◆ Provided information
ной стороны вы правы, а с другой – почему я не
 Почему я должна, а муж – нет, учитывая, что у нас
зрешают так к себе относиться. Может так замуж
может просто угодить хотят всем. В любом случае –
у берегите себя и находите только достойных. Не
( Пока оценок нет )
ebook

◆ What to work on
All of the listing above should be restated word for word.

◆ Answer to this exercise
ной стороны вы правы, а с другой – почему я не
 Почему я должна, а муж – нет, учитывая, что у нас
зрешают так к себе относиться. Может так замуж
может просто угодить хотят всем. В любом случае –
у берегите себя и находите только достойных. Не
( Пока оценок нет )
ebook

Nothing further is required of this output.